Schadevergoedingsmaatregel
Op grond van het onderzoek ter terechtzitting heeft het hof in rechte vastgesteld dat door het bewezenverklaarde feit rechtstreeks schade aan het slachtoffer [benadeelde 1] is toegebracht tot een bedrag van € 100,00. De verdachte is daarvoor jegens het slachtoffer naar burgerlijk recht aansprakelijk.
Het hof ziet aanleiding om aan de verdachte de maatregel tot schadevergoeding op
te leggen ter hoogte van voormeld bedrag, vermeerderd met de wettelijke rente vanaf 20 januari 2021 tot aan de dag der algehele voldoening, nu het hof het wenselijk acht dat de Staat der Nederlanden schadevergoeding aan het slachtoffer bevordert. Het hof zal daarbij bepalen dat gijzeling voor na te melden duur kan worden toegepast indien verhaal niet mogelijk blijkt, met dien verstande dat de toepassing van die gijzeling de verschuldigdheid niet opheft.
Toepasselijke wettelijke voorschriften
De beslissing is gegrond op de artikelen 14a, 14b, 14c, 36f, 57, 180, 184 en 285 van het Wetboek van Strafrecht, zoals deze ten tijde van het bewezenverklaarde rechtens golden dan wel ten tijde van het wijzen van dit arrest rechtens gelden.
BESLISSING
Het hof:
Vernietigt het vonnis waarvan beroep en doet opnieuw recht:
Verklaart zoals hiervoor overwogen bewezen dat de verdachte het onder 1, 2 en 3 tenlastegelegde heeft begaan.
Verklaart niet bewezen hetgeen de verdachte meer of anders is tenlastegelegd dan hierboven is bewezenverklaard en spreekt de verdachte daarvan vrij.
Verklaart het onder 1, 2 en 3 bewezenverklaarde strafbaar, kwalificeert dit als hiervoor vermeld en verklaart de verdachte strafbaar.
Veroordeelt de verdachte tot een gevangenisstraf voor de duur van 1 (één) week.
Bepaalt dat de gevangenisstraf niet ten uitvoer zal worden gelegd, tenzij de rechter later anders mocht gelasten omdat de verdachte zich voor het einde van een proeftijd van
2 (twee) jaren aan een strafbaar feit heeft schuldig gemaakt.
Vordering van de benadeelde partij [benadeelde 1]
Wijst toe de vordering tot schadevergoeding van de benadeelde partij [benadeelde 1] ter zake van het onder 2 bewezenverklaarde tot het bedrag van € 100,00 (honderd euro) ter zake van materiële schade, vermeerderd met de wettelijke rente vanaf de hierna te noemen aanvangsdatum tot aan de dag der voldoening.

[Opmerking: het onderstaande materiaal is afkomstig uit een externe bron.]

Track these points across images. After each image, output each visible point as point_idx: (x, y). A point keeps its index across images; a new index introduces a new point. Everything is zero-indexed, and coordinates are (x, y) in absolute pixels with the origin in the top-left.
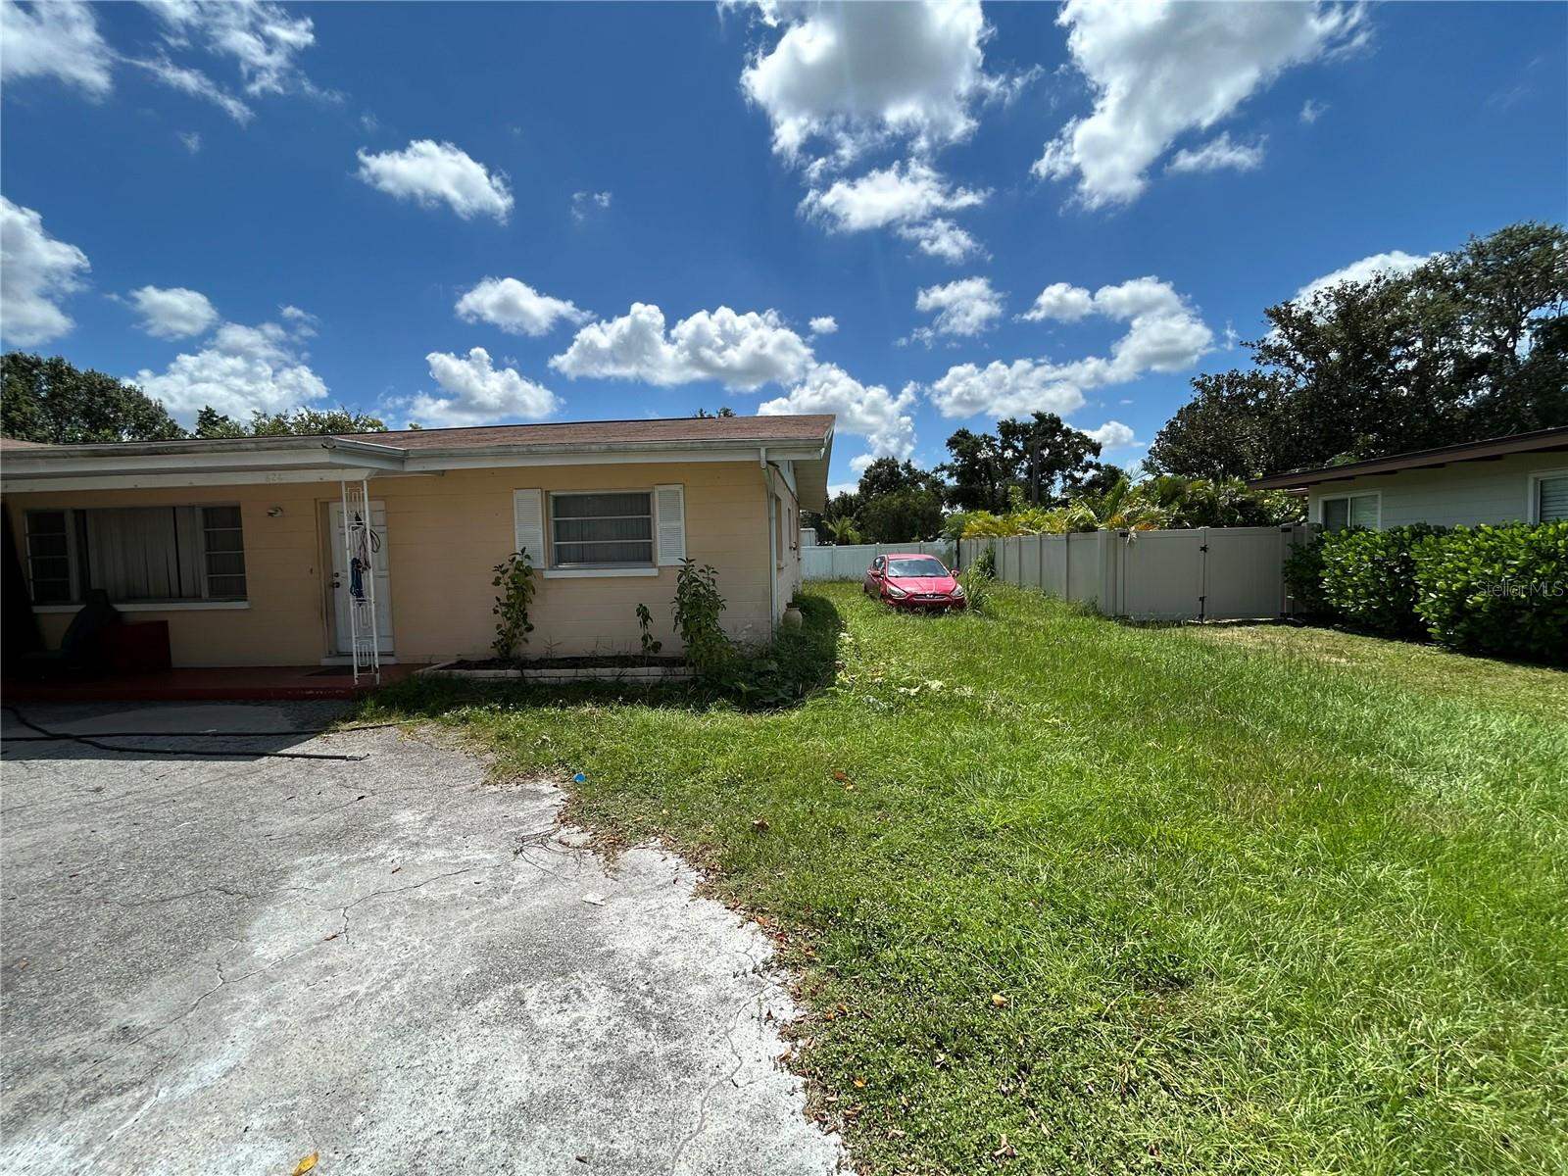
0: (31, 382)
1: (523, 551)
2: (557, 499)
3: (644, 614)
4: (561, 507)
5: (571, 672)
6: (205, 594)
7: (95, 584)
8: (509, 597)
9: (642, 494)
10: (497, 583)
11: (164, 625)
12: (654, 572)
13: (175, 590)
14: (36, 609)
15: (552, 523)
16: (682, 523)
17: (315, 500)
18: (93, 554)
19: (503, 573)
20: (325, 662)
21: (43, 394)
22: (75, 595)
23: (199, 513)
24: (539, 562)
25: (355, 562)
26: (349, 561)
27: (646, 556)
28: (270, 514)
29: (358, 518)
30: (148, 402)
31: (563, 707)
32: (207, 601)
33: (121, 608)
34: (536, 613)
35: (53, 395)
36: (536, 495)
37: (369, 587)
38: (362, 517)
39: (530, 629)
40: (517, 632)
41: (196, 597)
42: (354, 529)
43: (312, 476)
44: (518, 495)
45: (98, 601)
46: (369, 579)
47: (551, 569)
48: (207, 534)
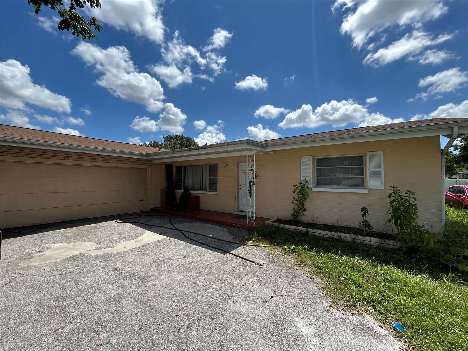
0: (178, 140)
1: (305, 180)
2: (318, 160)
3: (365, 211)
4: (320, 162)
5: (329, 233)
6: (208, 189)
7: (186, 186)
8: (299, 198)
9: (360, 157)
10: (294, 192)
11: (199, 197)
12: (366, 191)
13: (201, 188)
14: (176, 191)
15: (315, 169)
16: (382, 169)
17: (236, 162)
18: (186, 177)
19: (297, 188)
20: (236, 213)
21: (180, 143)
22: (182, 188)
23: (208, 166)
24: (310, 185)
25: (250, 182)
26: (248, 182)
27: (361, 184)
28: (225, 167)
29: (251, 167)
30: (196, 143)
31: (341, 256)
32: (208, 191)
33: (191, 192)
34: (308, 205)
35: (181, 143)
36: (310, 159)
37: (254, 191)
38: (253, 167)
39: (305, 210)
40: (301, 211)
41: (206, 190)
42: (250, 171)
43: (239, 154)
44: (303, 158)
45: (187, 189)
46: (254, 188)
47: (315, 187)
48: (209, 172)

Verklaart de vordering van de benadeelde partij voor het overige niet-ontvankelijk en bepaalt dat de benadeelde partij in zoverre de vordering slechts bij de burgerlijke rechter kan aanbrengen.
Veroordeelt de verdachte in de door de benadeelde partij gemaakte en ten behoeve van de tenuitvoerlegging nog te maken kosten, tot aan de datum van deze uitspraak begroot op nihil.
Legt aan de verdachte de verplichting op om aan de Staat, ten behoeve van het slachtoffer, genaamd [benadeelde 1] , ter zake van het onder 2 bewezenverklaarde een bedrag te betalen van € 100,00 (honderd euro) als vergoeding voor materiële schade, vermeerderd met de wettelijke rente vanaf de hierna te noemen aanvangsdatum tot aan de dag der voldoening.
Bepaalt de duur van de gijzeling op ten hoogste 2 (twee) dagen. Toepassing van die gijzeling heft de verplichting tot schadevergoeding aan de Staat ten behoeve van het slachtoffer niet op.
Bepaalt dat indien en voor zover de verdachte aan een van beide betalingsverplichtingen heeft voldaan, de andere vervalt.
Bepaalt de aanvangsdatum van de wettelijke rente voor de materiële schade op 20 januari 2021.
Aldus gewezen door:
mr. J. Platschorre, voorzitter,
mr. G.J. Schiffers en mr. S. Taalman, raadsheren,
in tegenwoordigheid van mr. H.M. Vos, griffier,
en op 8 juli 2022 ter openbare terechtzitting uitgesproken.
mr. G.J. Schiffers en mr. S. Taalman zijn buiten staat dit arrest mede te ondertekenen.